Company is now Crayola



The name change will help the company's marketing efforts.
EASTON, Pa. (AP) -- As CEO of the nation's best-known crayon maker, Mark Schwab is tickled pink -- or is that magenta? -- about Binney & amp; Smith's decision to take the name of its iconic product, Crayola.
The name change, effective Jan. 1, was celebrated Thursday as Schwab unveiled a new sign at the company's headquarters plant 60 miles north of Philadelphia, where 13.5 million crayons are churned out every day.
Because Crayola is one of the nation's most recognized brands, it made sense from a marketing standpoint to drop the comparatively obscure Binney & amp; Smith name, Schwab said.
"What it really helps us do is be recognized for who we are," he said. "We're known as Crayola. That's the brand that children, moms, parents and teachers really associate us with."
Crayola was launched more than a century ago by cousins Edwin Binney and C. Harold Smith, who started out making red oxide pigments for barn paint, carbon for black automobile tires and slate pencils for schools.
They soon identified a market for affordable wax crayons and in 1903, Binney & amp; Smith sold the first box of eight for a nickel.
Source of name
Alice Binney, Edwin's wife, coined the Crayola name by joining the French word for chalk, "craie," and "ola," short for "oleaginous," or oily, because crayons are made from petroleum-based wax.
Binney's great-granddaughter, Sally Putnam Chapman, said her ancestor wouldn't have minded the loss of the Binney & amp; Smith name.
"Edwin Binney wanted to further his company and expand it, and I think he would have agreed the best way to do it is to switch over and let it become Crayola," said Chapman, 69, of Fort Pierce, Fla., whose father was on the company board of directors and who grew up with "stacks" of Crayola products.
James Maskulka, a marketing professor at Lehigh University, said the changeover to Crayola LLC allows the company to streamline and simplify its marketing.
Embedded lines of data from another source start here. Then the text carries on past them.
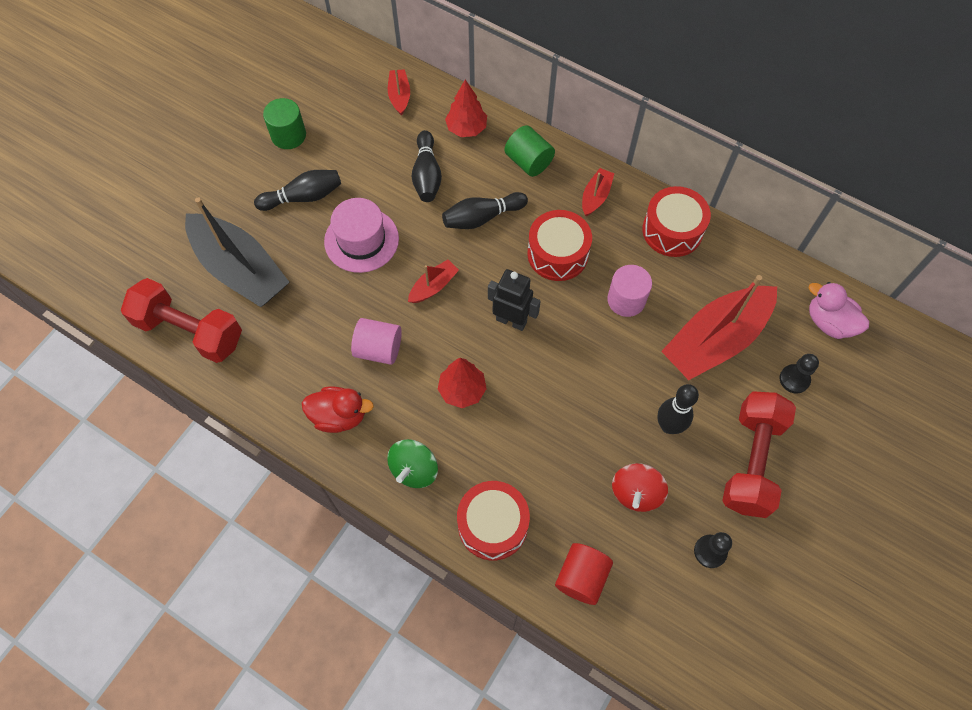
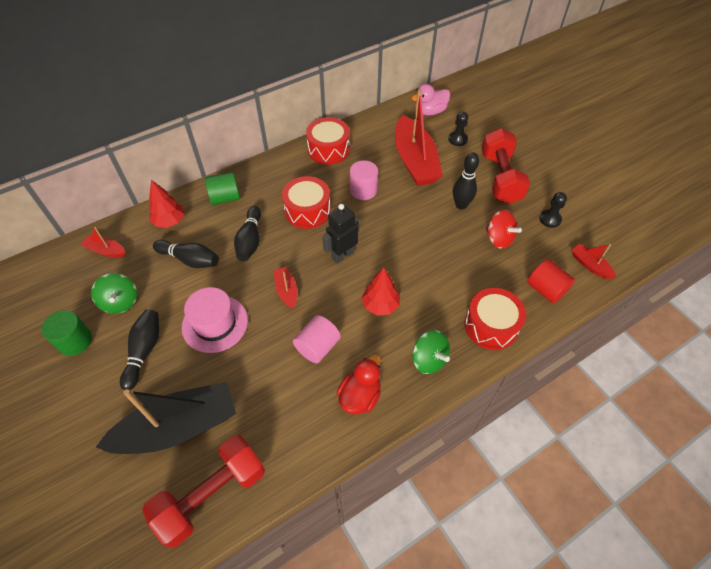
camera: 65 degrees left, 10 degrees down
red boat [582,168,615,216] -> red boat moved to [572,243,616,279]
red dumbbell [722,391,796,518] -> red dumbbell turned 45 degrees clockwise [482,128,530,204]
none -> green spinning top [91,273,137,314]

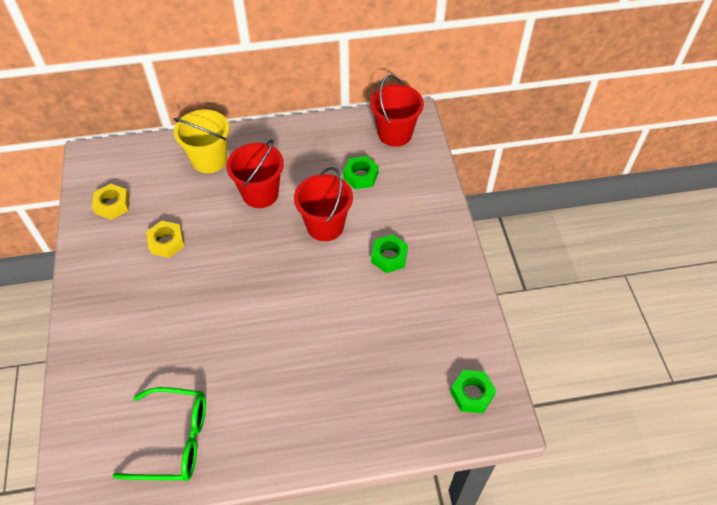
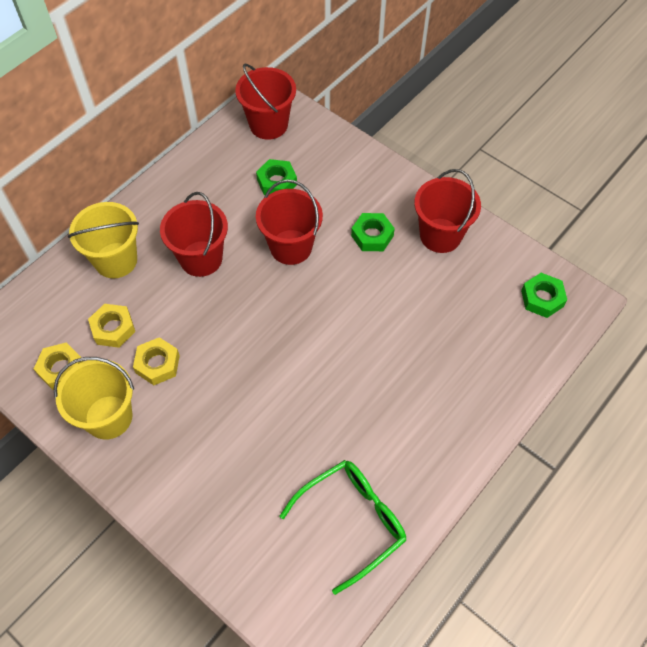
camera: 40 degrees left, 5 degrees up
none -> yellow bucket [54,357,134,440]
none -> yellow nut [88,304,135,348]
none -> red bucket [414,169,481,253]

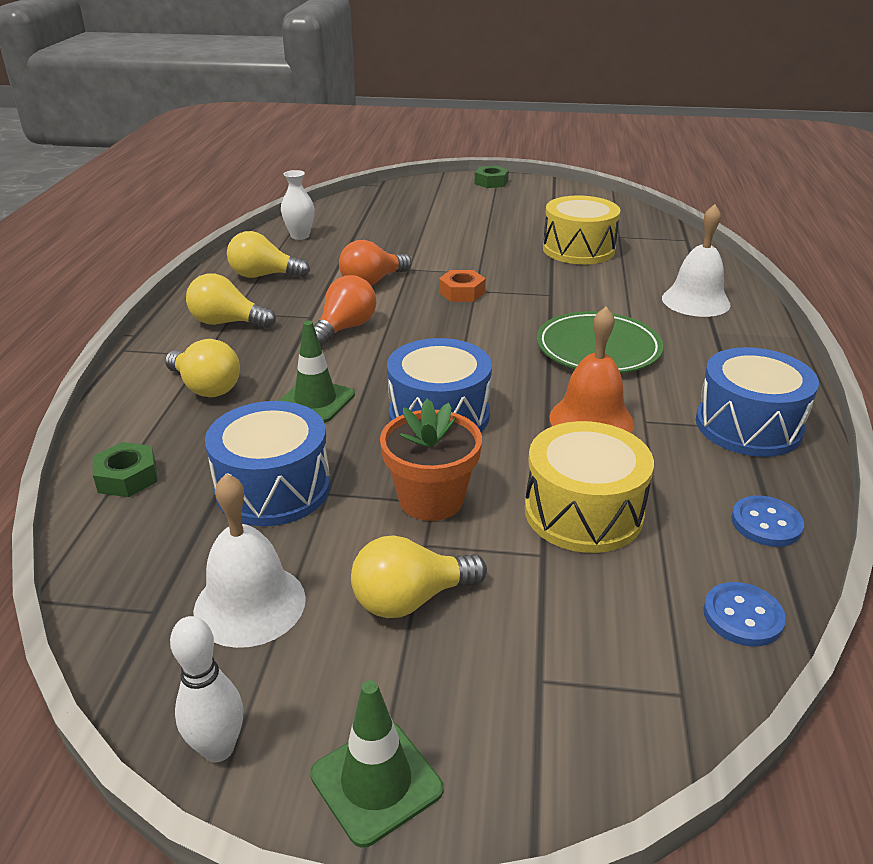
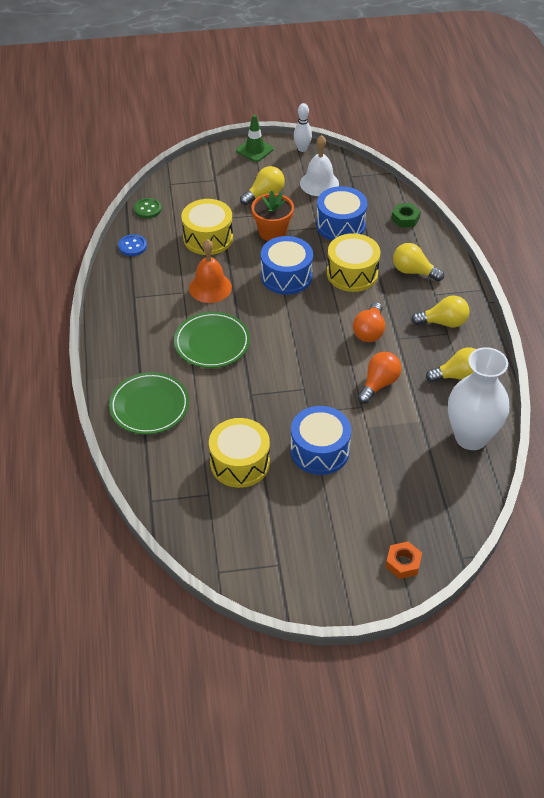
camera: 165 degrees right, 15 degrees up
green traffic cone [279,321,355,423] -> yellow drum [327,233,380,292]
white vase [281,170,314,240] -> white vase [448,347,509,450], size x2.12
orange nut [439,270,486,302] -> orange nut moved to [386,541,422,579]
green nut [475,166,509,188] -> none
white bell [662,204,730,317] -> green plate [109,372,189,434]
blue drum [696,347,819,457] -> blue drum moved to [290,406,351,475]
blue button [703,582,786,647] -> green button [134,198,162,219]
"People don't connect with Binney & amp; Smith, they connect with Crayola," he said. "In branding, simplicity is the key. People understand Crayola, and that's why they're doing it."
Binney & amp; Smith became a subsidiary of privately owned Hallmark Cards Inc. of Kansas City, Mo., in 1984.
Despite ever-increasing competition from video games, talking dolls, kid-proof digital cameras and other high-tech toys, Schwab said the company recorded its highest sales ever in 2006. Although Crayola does not divulge profits, he said revenues grew between 13 and 19 percent to more than 500 million last year.
How Crayola survived
Innovations to Crayola's venerable crayons, markers and pencils -- they now come in washable, twistable, erasable and scented varieties -- as well as popular new products such as Color Wonder and Color Explosion have helped the company keep pace. The company also makes Silly Putty.
"Children have a lot of choices," he said. "We are seeing our products not only doing well at retail, but we're hearing back from the consumer. They're having fun."
While other industries have become almost completely mechanized, crayon making continues to be labor intensive.
Inside the plant Thursday, Becky Snyder worked at a 50-year-old labeling machine, scooping up as many as 300 crayons at a time and quickly scanning them for defects before depositing them in a plain brown box for delivery to the packaging department. Chipped or cracked crayons are removed and melted down into another batch.
"This is a job that still needs a personal touch," said Snyder, 54, whose headband, T-shirt and socks perfectly matched the red-violet shade of the crayons she was inspecting.